#### INFORMATION SHOWN ####

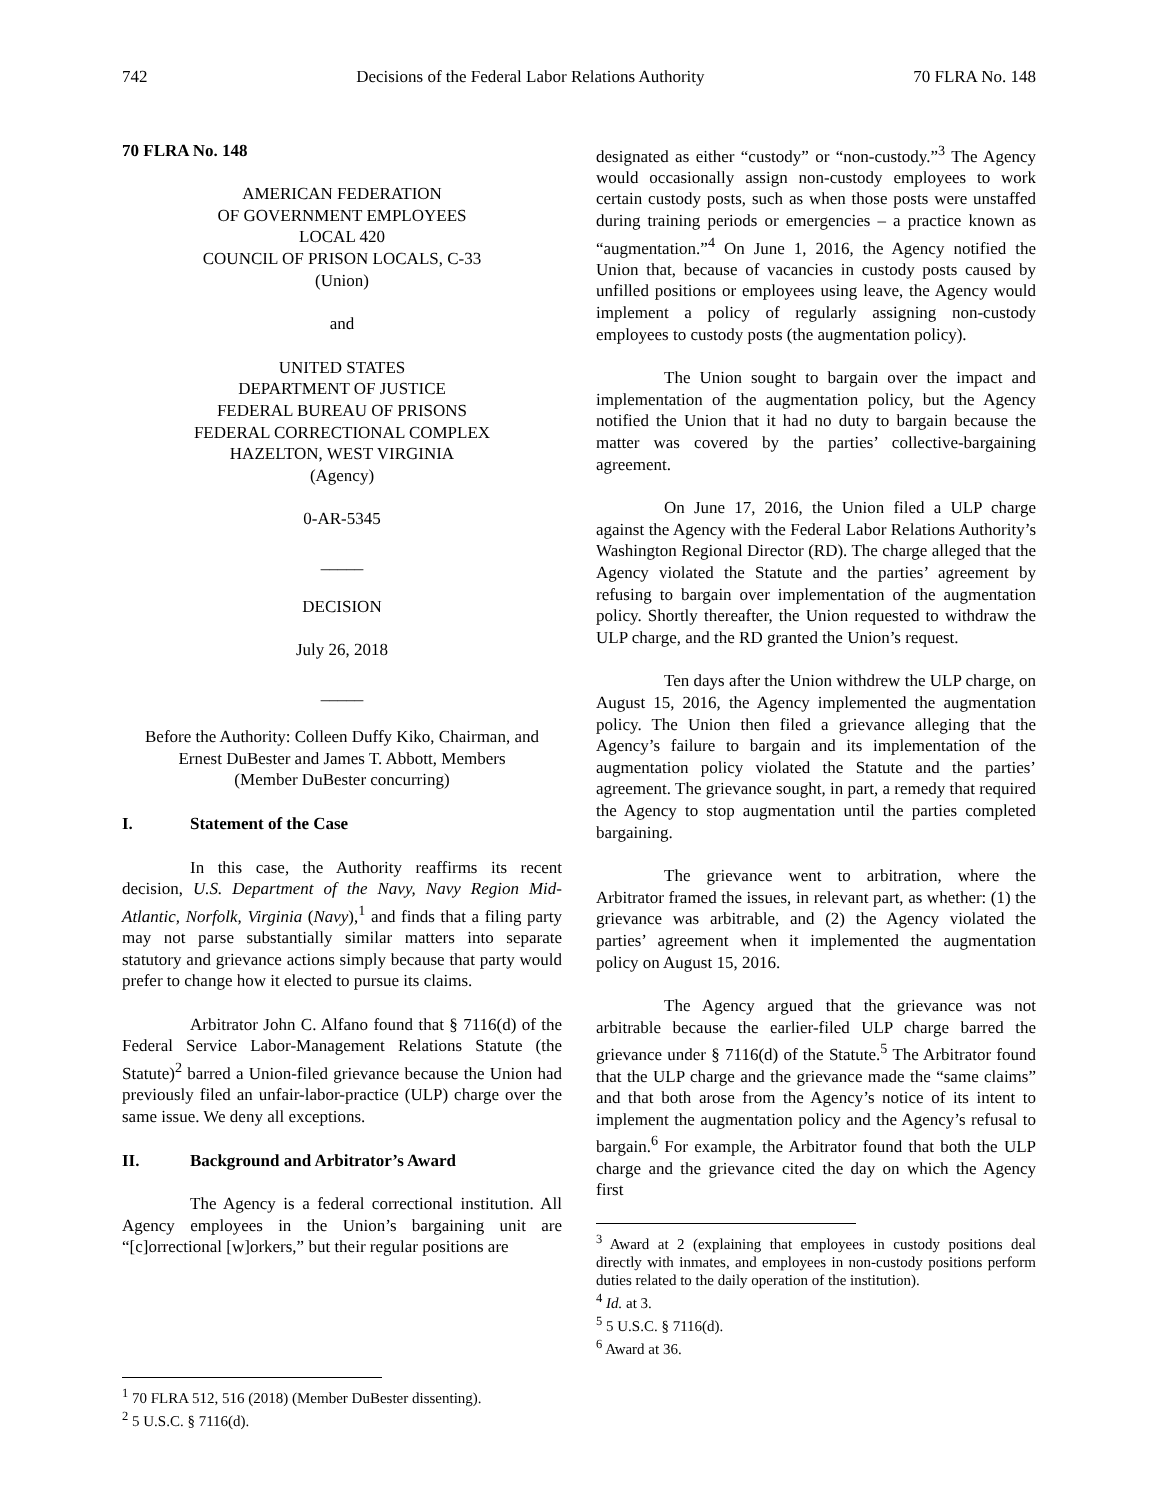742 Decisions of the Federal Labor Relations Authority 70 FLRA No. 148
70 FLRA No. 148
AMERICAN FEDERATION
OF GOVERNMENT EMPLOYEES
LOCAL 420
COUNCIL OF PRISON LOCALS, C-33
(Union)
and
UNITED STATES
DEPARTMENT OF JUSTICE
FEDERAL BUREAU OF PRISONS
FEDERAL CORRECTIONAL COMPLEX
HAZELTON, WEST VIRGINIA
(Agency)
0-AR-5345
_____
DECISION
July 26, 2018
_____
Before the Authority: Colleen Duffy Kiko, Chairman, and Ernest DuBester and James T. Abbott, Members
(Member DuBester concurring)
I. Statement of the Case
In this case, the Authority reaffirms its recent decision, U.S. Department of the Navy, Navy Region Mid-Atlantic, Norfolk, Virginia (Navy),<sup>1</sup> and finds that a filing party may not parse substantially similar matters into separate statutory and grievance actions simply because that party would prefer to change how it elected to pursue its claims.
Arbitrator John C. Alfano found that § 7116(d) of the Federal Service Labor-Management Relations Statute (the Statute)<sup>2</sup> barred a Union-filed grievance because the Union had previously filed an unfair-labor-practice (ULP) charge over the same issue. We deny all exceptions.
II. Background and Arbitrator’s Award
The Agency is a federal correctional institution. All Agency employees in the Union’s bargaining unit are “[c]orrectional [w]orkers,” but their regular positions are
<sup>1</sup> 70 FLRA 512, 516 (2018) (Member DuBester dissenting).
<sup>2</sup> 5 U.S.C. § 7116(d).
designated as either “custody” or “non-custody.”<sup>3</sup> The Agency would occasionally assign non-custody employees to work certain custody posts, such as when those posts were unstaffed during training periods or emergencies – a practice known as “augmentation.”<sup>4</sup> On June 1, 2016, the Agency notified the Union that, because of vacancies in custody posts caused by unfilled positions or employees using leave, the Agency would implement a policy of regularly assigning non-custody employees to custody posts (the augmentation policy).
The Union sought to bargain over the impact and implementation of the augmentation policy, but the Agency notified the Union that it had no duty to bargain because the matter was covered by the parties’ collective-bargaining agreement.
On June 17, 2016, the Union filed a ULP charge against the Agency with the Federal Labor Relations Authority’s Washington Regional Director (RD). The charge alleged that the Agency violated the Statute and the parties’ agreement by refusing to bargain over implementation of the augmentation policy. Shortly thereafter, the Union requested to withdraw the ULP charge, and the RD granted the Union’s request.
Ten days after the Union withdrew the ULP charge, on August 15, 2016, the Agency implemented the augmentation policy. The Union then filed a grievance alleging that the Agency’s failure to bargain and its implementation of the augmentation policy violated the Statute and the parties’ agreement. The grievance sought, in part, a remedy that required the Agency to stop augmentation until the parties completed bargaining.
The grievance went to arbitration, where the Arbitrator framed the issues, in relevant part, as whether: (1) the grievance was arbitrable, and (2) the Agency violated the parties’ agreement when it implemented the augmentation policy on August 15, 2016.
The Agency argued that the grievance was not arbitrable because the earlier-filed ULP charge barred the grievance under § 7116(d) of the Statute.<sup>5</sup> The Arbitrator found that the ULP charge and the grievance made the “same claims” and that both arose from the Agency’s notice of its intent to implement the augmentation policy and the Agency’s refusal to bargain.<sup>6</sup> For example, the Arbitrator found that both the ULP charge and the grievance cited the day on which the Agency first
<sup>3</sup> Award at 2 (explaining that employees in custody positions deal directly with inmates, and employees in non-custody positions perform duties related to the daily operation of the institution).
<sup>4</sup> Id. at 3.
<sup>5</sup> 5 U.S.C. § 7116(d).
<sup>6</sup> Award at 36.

####

### REQUIRED ACTION
Without any pictures, print the whole listing again exactly as it stands.

### ANSWER TO THIS EXERCISE
742 Decisions of the Federal Labor Relations Authority 70 FLRA No. 148
70 FLRA No. 148
AMERICAN FEDERATION
OF GOVERNMENT EMPLOYEES
LOCAL 420
COUNCIL OF PRISON LOCALS, C-33
(Union)
and
UNITED STATES
DEPARTMENT OF JUSTICE
FEDERAL BUREAU OF PRISONS
FEDERAL CORRECTIONAL COMPLEX
HAZELTON, WEST VIRGINIA
(Agency)
0-AR-5345
_____
DECISION
July 26, 2018
_____
Before the Authority: Colleen Duffy Kiko, Chairman, and Ernest DuBester and James T. Abbott, Members
(Member DuBester concurring)
I. Statement of the Case
In this case, the Authority reaffirms its recent decision, U.S. Department of the Navy, Navy Region Mid-Atlantic, Norfolk, Virginia (Navy),<sup>1</sup> and finds that a filing party may not parse substantially similar matters into separate statutory and grievance actions simply because that party would prefer to change how it elected to pursue its claims.
Arbitrator John C. Alfano found that § 7116(d) of the Federal Service Labor-Management Relations Statute (the Statute)<sup>2</sup> barred a Union-filed grievance because the Union had previously filed an unfair-labor-practice (ULP) charge over the same issue. We deny all exceptions.
II. Background and Arbitrator’s Award
The Agency is a federal correctional institution. All Agency employees in the Union’s bargaining unit are “[c]orrectional [w]orkers,” but their regular positions are
<sup>1</sup> 70 FLRA 512, 516 (2018) (Member DuBester dissenting).
<sup>2</sup> 5 U.S.C. § 7116(d).
designated as either “custody” or “non-custody.”<sup>3</sup> The Agency would occasionally assign non-custody employees to work certain custody posts, such as when those posts were unstaffed during training periods or emergencies – a practice known as “augmentation.”<sup>4</sup> On June 1, 2016, the Agency notified the Union that, because of vacancies in custody posts caused by unfilled positions or employees using leave, the Agency would implement a policy of regularly assigning non-custody employees to custody posts (the augmentation policy).
The Union sought to bargain over the impact and implementation of the augmentation policy, but the Agency notified the Union that it had no duty to bargain because the matter was covered by the parties’ collective-bargaining agreement.
On June 17, 2016, the Union filed a ULP charge against the Agency with the Federal Labor Relations Authority’s Washington Regional Director (RD). The charge alleged that the Agency violated the Statute and the parties’ agreement by refusing to bargain over implementation of the augmentation policy. Shortly thereafter, the Union requested to withdraw the ULP charge, and the RD granted the Union’s request.
Ten days after the Union withdrew the ULP charge, on August 15, 2016, the Agency implemented the augmentation policy. The Union then filed a grievance alleging that the Agency’s failure to bargain and its implementation of the augmentation policy violated the Statute and the parties’ agreement. The grievance sought, in part, a remedy that required the Agency to stop augmentation until the parties completed bargaining.
The grievance went to arbitration, where the Arbitrator framed the issues, in relevant part, as whether: (1) the grievance was arbitrable, and (2) the Agency violated the parties’ agreement when it implemented the augmentation policy on August 15, 2016.
The Agency argued that the grievance was not arbitrable because the earlier-filed ULP charge barred the grievance under § 7116(d) of the Statute.<sup>5</sup> The Arbitrator found that the ULP charge and the grievance made the “same claims” and that both arose from the Agency’s notice of its intent to implement the augmentation policy and the Agency’s refusal to bargain.<sup>6</sup> For example, the Arbitrator found that both the ULP charge and the grievance cited the day on which the Agency first
<sup>3</sup> Award at 2 (explaining that employees in custody positions deal directly with inmates, and employees in non-custody positions perform duties related to the daily operation of the institution).
<sup>4</sup> Id. at 3.
<sup>5</sup> 5 U.S.C. § 7116(d).
<sup>6</sup> Award at 36.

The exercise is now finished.